George Bush is pushing a bi-partisan growth package targeting $150 billion in tax relief at individuals and businesses to kick-start private sector spending. That is a stimulus equal to 1% of U.S. GDP.
In the U.K. the equivalent amount would be a £13 billion, a quarter of what the government has used to prop up one insolvent bank to protect a mere 6,000 jobs in Labour’s North East heartlands.
A growth package should include two simple elements of action:
Housing market – stamp duty should be abolished for two years to help resuscitate the property market. House builder shares have slumped as demand expectations have plummeted, this is a relatively cheap way to boost sentiment and help young families in particular.

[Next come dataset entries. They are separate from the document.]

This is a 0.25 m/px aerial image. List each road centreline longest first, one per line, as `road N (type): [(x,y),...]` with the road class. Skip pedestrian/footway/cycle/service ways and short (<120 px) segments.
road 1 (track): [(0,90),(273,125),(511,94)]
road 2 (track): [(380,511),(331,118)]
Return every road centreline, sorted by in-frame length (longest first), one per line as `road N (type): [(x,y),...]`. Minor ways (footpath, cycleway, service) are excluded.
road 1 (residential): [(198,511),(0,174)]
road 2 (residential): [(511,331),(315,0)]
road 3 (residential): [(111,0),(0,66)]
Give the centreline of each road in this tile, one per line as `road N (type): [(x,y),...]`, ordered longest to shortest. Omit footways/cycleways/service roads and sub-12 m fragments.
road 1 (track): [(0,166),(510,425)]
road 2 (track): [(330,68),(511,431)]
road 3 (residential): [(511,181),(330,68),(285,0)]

£500 per taxpayer flat relief – no matter what your level of taxation. This would disproportionately favour those taxpayers on lower incomes, boosting high street spending at a difficult time for retailers. It is simple and easy to implement, would be populist and would let individuals, rather than Whitehall, decide their own spending priorities. The receipt of a cheque for £500 by millions of taxpayers would boost economic growth from the bottom up in a healthy, decentralised way.
Greenspan says today the U.S. is teetering on the edge of recession, Mervyn King has said the same of the U.K., the cost of not acting now will be higher later…
UPDATE: Just read Osborne’s speech and am reminded that it is is already Tory policy to lift the stamp duty threshold for first time buyers to £250,000, taking nine out of ten out of the tax altogether.